[Page extract]

Sequences Solutions

Part of the Oxford Maths Admissions Test Livestream 2026.

Revision Questions

$a_3=3^2-3=6$. $a_{10}=90$.
$a_{n+1}-a_n=\left((n+1)^2-(n+1)\right)-\left(n^2-n\right)=2n$.
$a_{n+1}-2a_n+a_{n-1}=\left(a_{n+1}-a_n\right)-\left(a_{n}-a_{n-1}\right)=2n-2(n-1)$ using the previous part, and this is $2$.
This is the sum of the first 11 terms of an arithmetic sequence with first term $a=1$ and common difference $3$. So the sum is $\frac{11}{2}\left(2+10\times 3\right)=176$. Also, $a_{1000}=3001$.
This is the sum of the first 11 terms of a geometric sequence with first term $a=1$ and common ratio $\frac{1}{3}$. So the sum is $\frac{\left(1-3^{-11}\right)}{1-3^{-1}}=\frac{3}{2}\left(1-3^{-11}\right)$. Also, $a_{1000}=3^{-1000}$.
The common ratio is between $-1$ and $1$ so the sum to infinity does converge. The sum to infinity is $\frac{1}{1-3^{-1}}=\frac{3}{2}$.

[Information]
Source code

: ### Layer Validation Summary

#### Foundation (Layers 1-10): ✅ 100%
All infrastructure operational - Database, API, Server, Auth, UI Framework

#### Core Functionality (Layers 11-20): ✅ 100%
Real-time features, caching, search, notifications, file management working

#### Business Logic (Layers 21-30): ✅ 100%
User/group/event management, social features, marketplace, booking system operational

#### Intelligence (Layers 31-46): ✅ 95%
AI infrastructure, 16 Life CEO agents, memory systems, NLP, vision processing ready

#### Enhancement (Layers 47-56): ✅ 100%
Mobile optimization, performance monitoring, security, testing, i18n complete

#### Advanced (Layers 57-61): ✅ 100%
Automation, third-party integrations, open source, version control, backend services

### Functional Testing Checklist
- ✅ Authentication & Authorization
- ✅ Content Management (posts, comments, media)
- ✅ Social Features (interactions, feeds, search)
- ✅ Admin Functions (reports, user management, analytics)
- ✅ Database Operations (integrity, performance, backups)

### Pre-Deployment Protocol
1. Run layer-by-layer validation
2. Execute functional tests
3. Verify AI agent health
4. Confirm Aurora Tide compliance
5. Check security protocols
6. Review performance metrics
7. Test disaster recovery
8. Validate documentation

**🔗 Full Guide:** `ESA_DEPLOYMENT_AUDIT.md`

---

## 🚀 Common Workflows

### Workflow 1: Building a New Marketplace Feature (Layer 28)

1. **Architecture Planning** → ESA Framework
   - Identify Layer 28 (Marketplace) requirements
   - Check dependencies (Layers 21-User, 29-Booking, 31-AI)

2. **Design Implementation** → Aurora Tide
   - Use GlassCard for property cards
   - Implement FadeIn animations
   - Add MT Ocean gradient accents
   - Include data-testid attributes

[Check your understanding]
A. From the sequences solutions, extract the passage from "Revision Questions" up to and including "this is $2$.".
B. According to the sequences solutions, what event is the page part of?

[Answers to the problems]
A.
Revision Questions

$a_3=3^2-3=6$. $a_{10}=90$.
$a_{n+1}-a_n=\left((n+1)^2-(n+1)\right)-\left(n^2-n\right)=2n$.
$a_{n+1}-2a_n+a_{n-1}=\left(a_{n+1}-a_n\right)-\left(a_{n}-a_{n-1}\right)=2n-2(n-1)$ using the previous part, and this is $2$.

B. The Oxford Maths Admissions Test Livestream 2026.